That’s because a slight expansion in the low payout ratio could support high-single-digit dividend growth, even in the face of low-single-digit EPS growth.
And this is only a near-term situation.
If we take a step back and look at Home Depot’s general trajectory before the pandemic hit, they were doubling EPS roughly every five years.
I see no reason why they couldn’t return to something like that once things normalize, which would set up dividend growth to be at least in the high-single-digit range over the long run.
Pairing that with a 2.4% starting yield is enticing.
Moving over to the balance sheet, the company’s financial position is great.
There is no long-term debt/equity ratio. A substantial amount of treasury stock, due to aggressive buybacks, has led to negative shareholders’ equity.
However, the interest coverage ratio of over 17 tells the more accurate story.
Simply put, Home Depot has no issues whatsoever with debt.
Profitability is robust, especially for a retailer.
Over the last five years, the firm has averaged annual net margin of 9.7%. ROE is N/A because of negative common equity.
This is a fantastic business from top to bottom.
Fundamentally speaking, Home Depot is running one of the world’s greatest enterprises.
And the company does benefit from durable competitive advantages, including economies of scale, pricing power, brand value, product specialization, and a differentiated workforce that guides consumer purchases.
Of course, there are risks to consider.
Regulation, litigation, and competition are omnipresent risks in every industry.

*Data for analysis:*
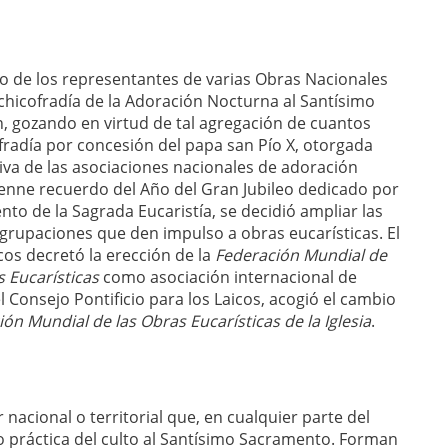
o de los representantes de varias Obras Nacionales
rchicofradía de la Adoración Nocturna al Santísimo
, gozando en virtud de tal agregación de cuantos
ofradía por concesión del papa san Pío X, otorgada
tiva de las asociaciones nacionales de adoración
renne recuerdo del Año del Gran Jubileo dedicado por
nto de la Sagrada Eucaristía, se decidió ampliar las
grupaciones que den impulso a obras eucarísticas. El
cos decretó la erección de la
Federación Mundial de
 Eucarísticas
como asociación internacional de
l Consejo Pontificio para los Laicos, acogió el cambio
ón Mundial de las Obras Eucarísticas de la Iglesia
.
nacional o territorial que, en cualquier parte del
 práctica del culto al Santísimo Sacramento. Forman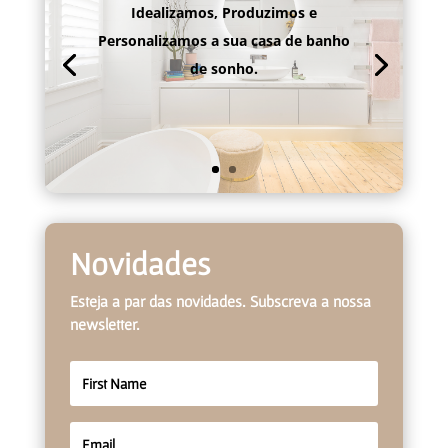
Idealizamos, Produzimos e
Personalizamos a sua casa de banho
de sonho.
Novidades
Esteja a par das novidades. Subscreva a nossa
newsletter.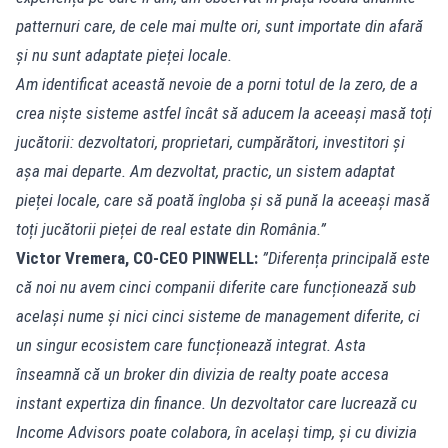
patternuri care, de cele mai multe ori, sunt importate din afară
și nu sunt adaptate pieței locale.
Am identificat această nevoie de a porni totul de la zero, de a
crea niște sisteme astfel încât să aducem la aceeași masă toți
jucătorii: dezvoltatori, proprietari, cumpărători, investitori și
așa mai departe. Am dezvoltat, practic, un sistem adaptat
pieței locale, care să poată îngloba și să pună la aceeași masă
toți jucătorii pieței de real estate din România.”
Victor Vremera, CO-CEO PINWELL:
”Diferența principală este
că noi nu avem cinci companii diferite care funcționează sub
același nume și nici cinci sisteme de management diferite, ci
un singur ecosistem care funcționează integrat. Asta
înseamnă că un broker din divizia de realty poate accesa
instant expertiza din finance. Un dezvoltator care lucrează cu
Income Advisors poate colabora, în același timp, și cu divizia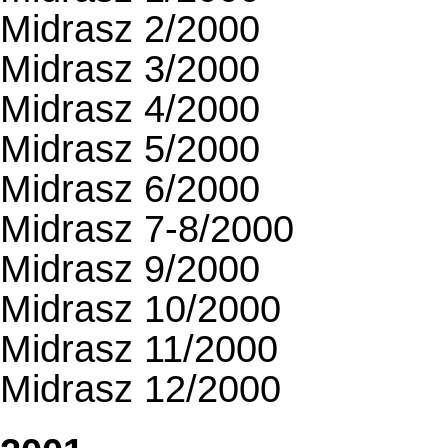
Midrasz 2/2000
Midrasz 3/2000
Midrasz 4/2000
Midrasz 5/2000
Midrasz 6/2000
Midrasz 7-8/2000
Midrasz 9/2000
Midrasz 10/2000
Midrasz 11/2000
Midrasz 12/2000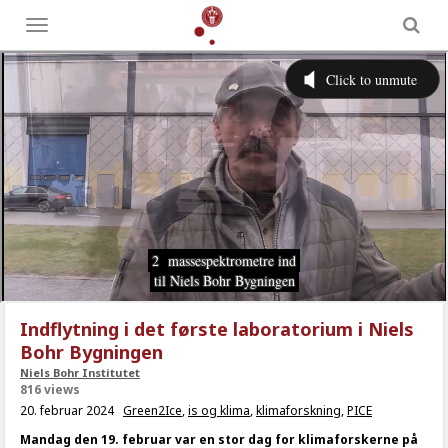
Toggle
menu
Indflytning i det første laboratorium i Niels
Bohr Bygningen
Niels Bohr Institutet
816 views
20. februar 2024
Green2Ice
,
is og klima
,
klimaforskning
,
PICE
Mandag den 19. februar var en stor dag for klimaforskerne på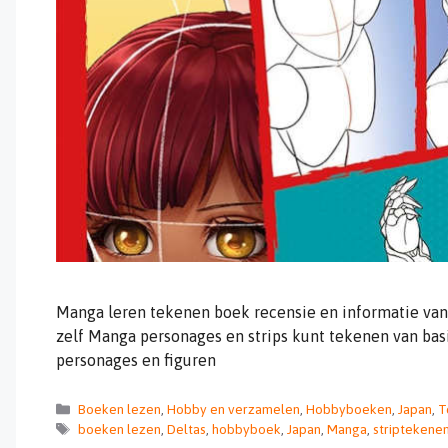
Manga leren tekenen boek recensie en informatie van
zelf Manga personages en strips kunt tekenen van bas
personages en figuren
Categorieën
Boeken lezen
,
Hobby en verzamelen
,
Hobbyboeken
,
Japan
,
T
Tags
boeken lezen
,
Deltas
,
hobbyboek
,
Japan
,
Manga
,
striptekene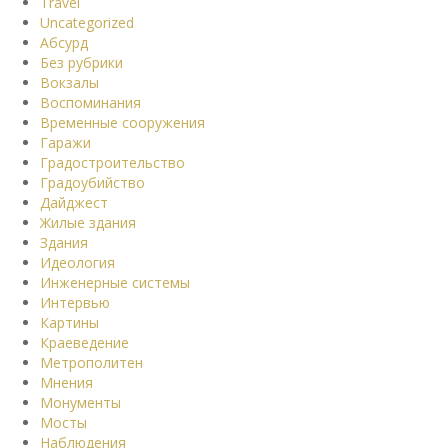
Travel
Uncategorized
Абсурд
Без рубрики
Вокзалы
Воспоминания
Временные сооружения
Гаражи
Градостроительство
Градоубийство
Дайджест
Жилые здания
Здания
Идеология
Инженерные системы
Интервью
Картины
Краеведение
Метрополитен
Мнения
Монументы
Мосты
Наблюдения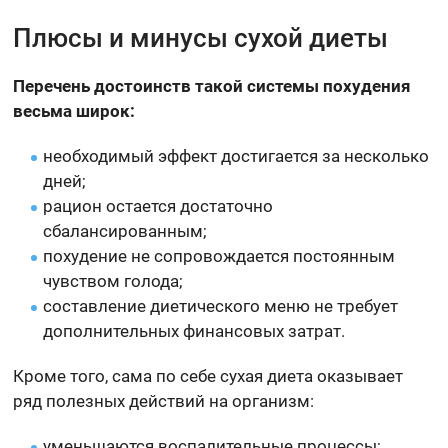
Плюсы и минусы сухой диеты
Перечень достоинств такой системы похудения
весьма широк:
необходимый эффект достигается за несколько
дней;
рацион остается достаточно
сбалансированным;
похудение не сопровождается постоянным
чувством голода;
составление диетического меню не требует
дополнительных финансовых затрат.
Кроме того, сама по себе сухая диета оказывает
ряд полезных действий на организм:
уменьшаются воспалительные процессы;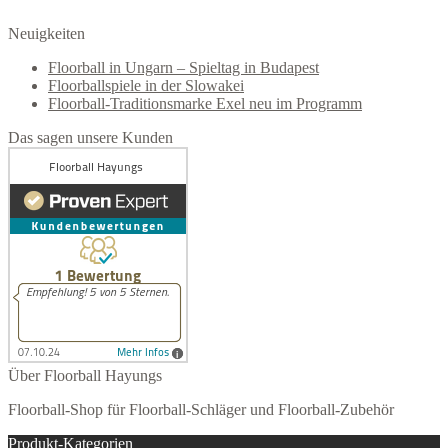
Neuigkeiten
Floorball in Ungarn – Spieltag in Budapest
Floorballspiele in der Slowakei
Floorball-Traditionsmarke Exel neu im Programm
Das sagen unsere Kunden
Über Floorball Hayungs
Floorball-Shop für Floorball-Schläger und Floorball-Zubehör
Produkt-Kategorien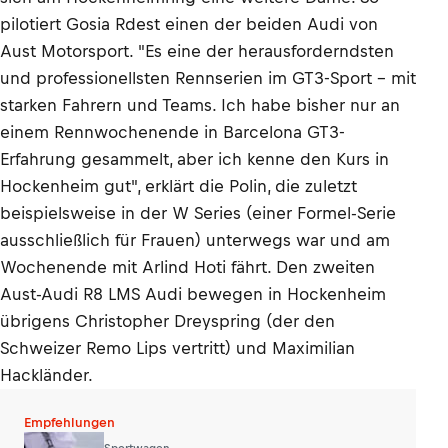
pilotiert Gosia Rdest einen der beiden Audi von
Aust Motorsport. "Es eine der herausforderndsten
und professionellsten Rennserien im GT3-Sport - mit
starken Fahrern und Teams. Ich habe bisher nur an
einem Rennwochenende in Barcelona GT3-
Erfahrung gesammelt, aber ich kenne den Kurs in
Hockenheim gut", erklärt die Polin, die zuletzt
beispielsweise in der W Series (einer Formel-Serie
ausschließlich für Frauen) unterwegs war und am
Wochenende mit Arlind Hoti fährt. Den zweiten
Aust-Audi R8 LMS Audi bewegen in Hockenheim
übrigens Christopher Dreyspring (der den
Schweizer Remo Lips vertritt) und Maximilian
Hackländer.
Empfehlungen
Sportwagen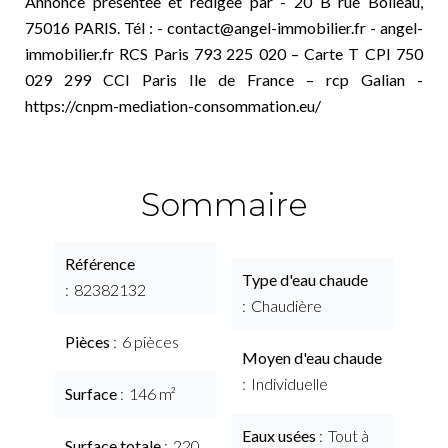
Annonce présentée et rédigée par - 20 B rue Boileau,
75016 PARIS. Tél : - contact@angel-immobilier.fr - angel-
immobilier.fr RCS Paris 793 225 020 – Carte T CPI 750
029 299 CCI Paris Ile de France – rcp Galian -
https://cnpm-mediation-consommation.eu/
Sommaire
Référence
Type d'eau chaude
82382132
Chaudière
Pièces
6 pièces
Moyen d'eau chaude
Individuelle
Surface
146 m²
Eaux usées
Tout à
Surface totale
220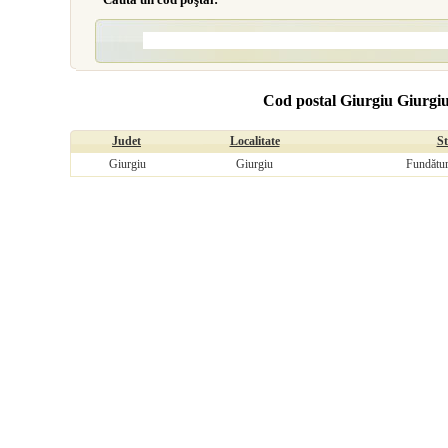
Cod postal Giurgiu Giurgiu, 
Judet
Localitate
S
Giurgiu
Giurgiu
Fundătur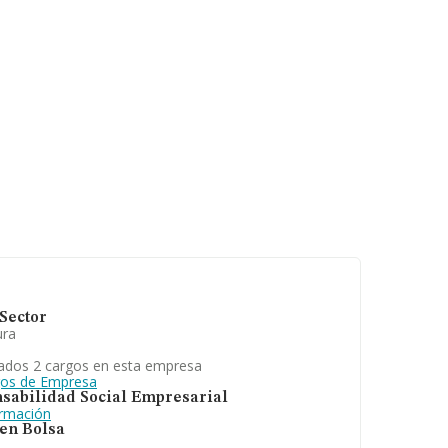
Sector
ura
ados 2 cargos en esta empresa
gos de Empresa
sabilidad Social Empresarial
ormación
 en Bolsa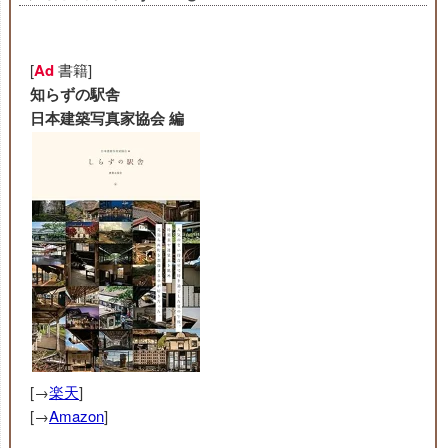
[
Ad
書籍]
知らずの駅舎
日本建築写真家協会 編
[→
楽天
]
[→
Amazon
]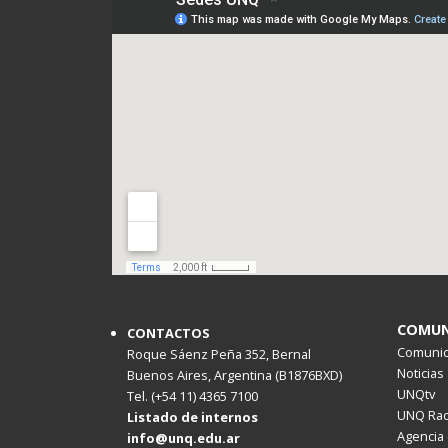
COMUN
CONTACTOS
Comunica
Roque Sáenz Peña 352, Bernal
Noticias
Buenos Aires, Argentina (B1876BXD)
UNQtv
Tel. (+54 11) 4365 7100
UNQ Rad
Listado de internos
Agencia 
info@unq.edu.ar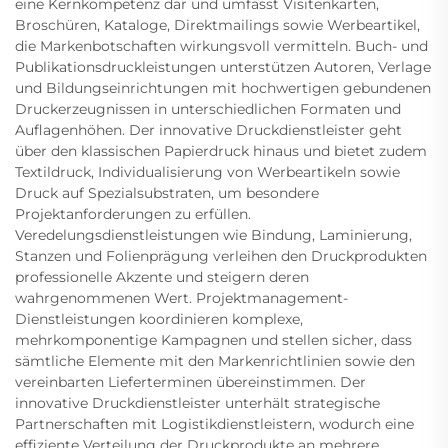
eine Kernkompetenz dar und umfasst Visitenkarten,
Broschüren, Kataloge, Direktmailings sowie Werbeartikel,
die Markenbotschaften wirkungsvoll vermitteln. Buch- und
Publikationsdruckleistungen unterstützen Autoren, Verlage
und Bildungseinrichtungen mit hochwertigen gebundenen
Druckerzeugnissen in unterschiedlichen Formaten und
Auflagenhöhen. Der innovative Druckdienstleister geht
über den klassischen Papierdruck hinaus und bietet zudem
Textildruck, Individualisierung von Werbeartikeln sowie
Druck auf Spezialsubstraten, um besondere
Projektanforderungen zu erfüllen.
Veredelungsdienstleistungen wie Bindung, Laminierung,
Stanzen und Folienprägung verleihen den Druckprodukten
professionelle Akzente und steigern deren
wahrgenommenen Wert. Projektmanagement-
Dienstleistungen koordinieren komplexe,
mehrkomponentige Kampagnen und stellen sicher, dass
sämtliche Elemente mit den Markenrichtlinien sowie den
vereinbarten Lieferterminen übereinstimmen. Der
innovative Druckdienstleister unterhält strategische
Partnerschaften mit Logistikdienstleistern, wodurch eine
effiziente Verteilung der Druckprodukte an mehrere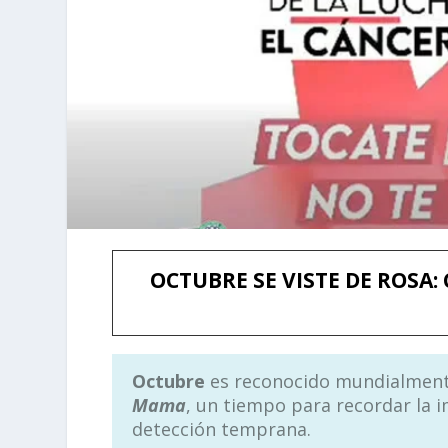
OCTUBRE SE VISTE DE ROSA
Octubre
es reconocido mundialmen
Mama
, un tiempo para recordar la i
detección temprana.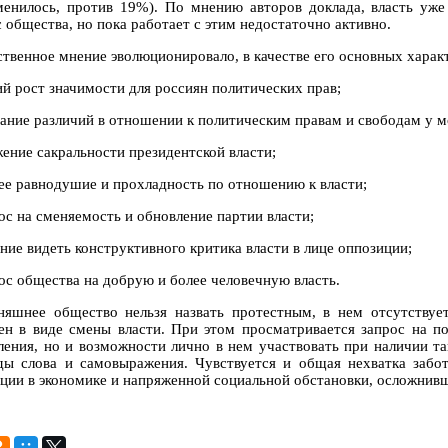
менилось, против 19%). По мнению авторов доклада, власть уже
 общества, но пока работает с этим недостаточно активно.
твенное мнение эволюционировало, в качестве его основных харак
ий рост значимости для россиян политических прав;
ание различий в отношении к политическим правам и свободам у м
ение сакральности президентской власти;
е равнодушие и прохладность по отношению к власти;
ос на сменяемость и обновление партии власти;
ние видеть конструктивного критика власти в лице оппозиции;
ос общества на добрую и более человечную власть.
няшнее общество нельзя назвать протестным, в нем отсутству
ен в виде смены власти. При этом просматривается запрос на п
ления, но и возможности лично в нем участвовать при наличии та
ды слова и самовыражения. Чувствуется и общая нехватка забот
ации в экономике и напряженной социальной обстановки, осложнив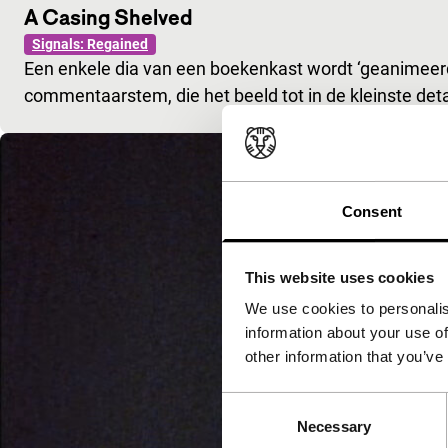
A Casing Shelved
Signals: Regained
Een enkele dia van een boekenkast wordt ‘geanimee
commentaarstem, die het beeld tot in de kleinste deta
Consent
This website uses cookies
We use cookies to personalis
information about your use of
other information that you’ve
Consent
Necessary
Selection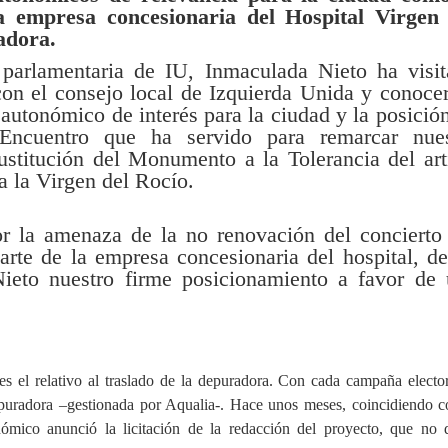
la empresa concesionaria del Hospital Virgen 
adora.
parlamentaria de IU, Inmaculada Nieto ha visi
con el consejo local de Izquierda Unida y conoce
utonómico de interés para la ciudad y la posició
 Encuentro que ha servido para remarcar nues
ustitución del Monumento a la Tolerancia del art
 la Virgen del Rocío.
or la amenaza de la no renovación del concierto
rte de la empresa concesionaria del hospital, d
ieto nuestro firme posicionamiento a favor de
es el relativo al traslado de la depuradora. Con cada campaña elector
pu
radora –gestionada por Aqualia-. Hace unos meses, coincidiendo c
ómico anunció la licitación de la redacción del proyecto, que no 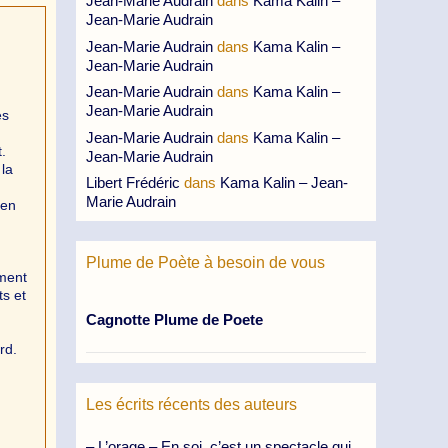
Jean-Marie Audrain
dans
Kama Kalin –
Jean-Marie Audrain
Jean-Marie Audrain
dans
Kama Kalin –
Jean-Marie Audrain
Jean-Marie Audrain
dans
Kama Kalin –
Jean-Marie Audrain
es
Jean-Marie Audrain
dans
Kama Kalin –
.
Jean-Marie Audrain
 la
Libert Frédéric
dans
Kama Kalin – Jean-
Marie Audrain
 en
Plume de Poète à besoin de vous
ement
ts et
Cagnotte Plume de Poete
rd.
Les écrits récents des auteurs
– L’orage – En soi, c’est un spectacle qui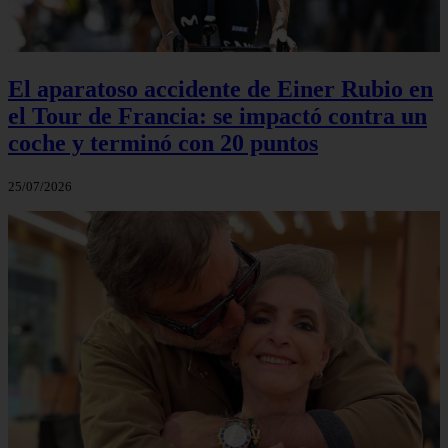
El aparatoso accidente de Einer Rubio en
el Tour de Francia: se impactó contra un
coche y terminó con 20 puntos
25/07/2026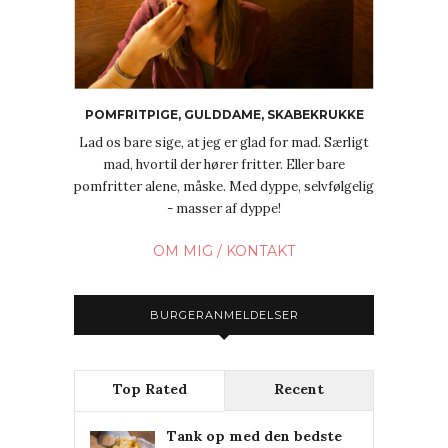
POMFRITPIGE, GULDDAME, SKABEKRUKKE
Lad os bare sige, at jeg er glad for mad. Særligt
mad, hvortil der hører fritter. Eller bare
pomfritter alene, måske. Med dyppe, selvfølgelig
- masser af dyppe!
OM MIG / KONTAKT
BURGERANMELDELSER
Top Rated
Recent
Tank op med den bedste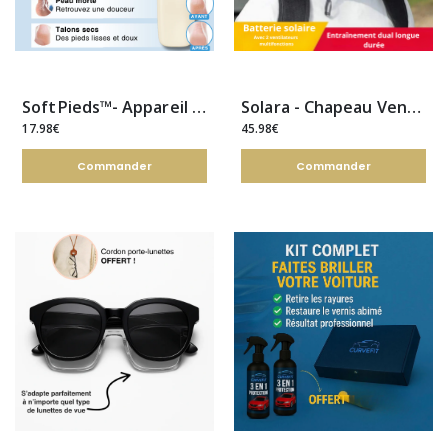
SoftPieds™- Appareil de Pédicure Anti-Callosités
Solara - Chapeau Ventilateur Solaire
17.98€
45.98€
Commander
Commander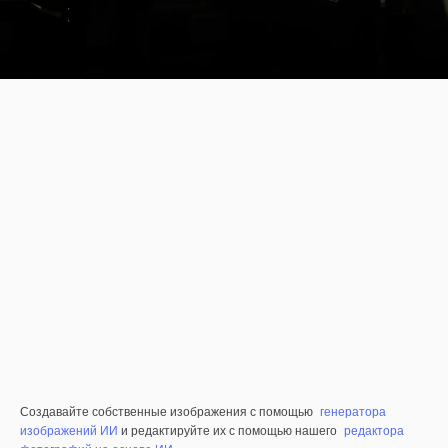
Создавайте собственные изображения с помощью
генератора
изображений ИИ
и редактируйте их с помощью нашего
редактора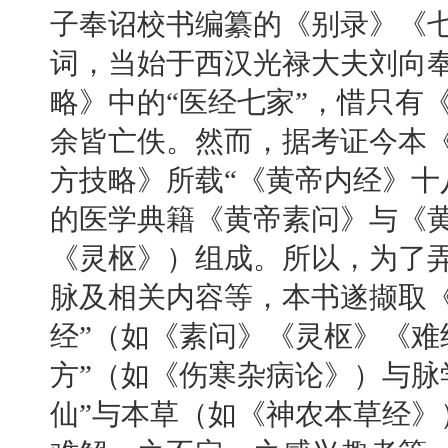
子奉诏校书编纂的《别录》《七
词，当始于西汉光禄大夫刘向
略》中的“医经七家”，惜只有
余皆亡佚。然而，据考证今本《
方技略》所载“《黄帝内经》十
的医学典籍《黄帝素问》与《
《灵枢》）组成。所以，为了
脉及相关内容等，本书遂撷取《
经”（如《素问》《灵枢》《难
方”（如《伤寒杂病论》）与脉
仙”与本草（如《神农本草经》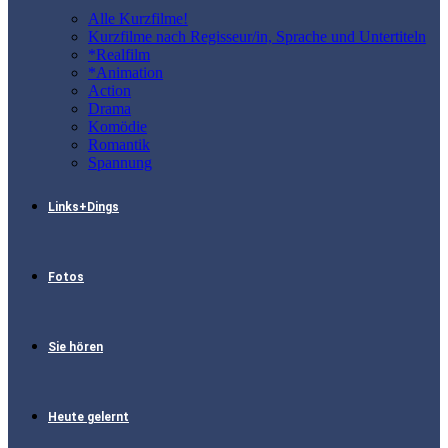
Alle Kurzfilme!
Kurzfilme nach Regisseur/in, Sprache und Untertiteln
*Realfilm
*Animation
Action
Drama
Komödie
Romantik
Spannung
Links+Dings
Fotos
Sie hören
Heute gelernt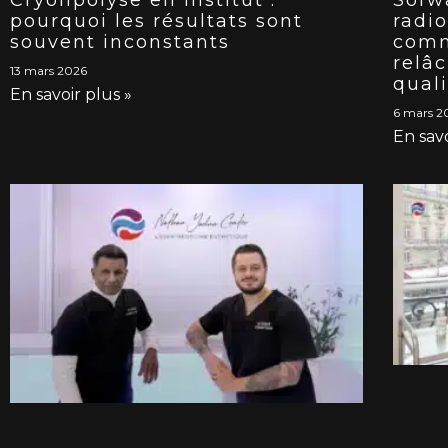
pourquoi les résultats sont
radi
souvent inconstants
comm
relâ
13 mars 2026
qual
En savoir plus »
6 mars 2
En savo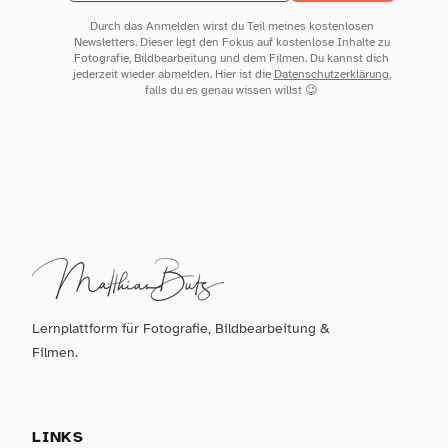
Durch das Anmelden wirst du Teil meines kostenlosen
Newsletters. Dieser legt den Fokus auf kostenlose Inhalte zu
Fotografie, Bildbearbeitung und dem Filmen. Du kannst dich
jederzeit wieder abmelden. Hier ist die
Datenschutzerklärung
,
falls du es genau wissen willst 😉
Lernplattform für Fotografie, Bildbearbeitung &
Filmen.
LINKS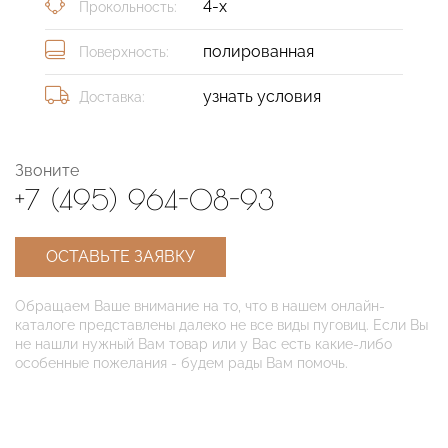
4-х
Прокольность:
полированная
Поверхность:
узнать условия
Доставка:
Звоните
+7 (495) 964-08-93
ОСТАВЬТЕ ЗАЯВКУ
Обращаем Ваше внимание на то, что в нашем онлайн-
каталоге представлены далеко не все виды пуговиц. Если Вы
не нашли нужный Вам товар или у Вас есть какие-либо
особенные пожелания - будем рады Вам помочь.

*Assignment:* Copy the passage of the Home Depot analysis between "Moving over to" and "negative common equity.", inclusive, placed above the records.

*Task answer:*
Moving over to the balance sheet, the company’s financial position is great.
There is no long-term debt/equity ratio. A substantial amount of treasury stock, due to aggressive buybacks, has led to negative shareholders’ equity.
However, the interest coverage ratio of over 17 tells the more accurate story.
Simply put, Home Depot has no issues whatsoever with debt.
Profitability is robust, especially for a retailer.
Over the last five years, the firm has averaged annual net margin of 9.7%. ROE is N/A because of negative common equity.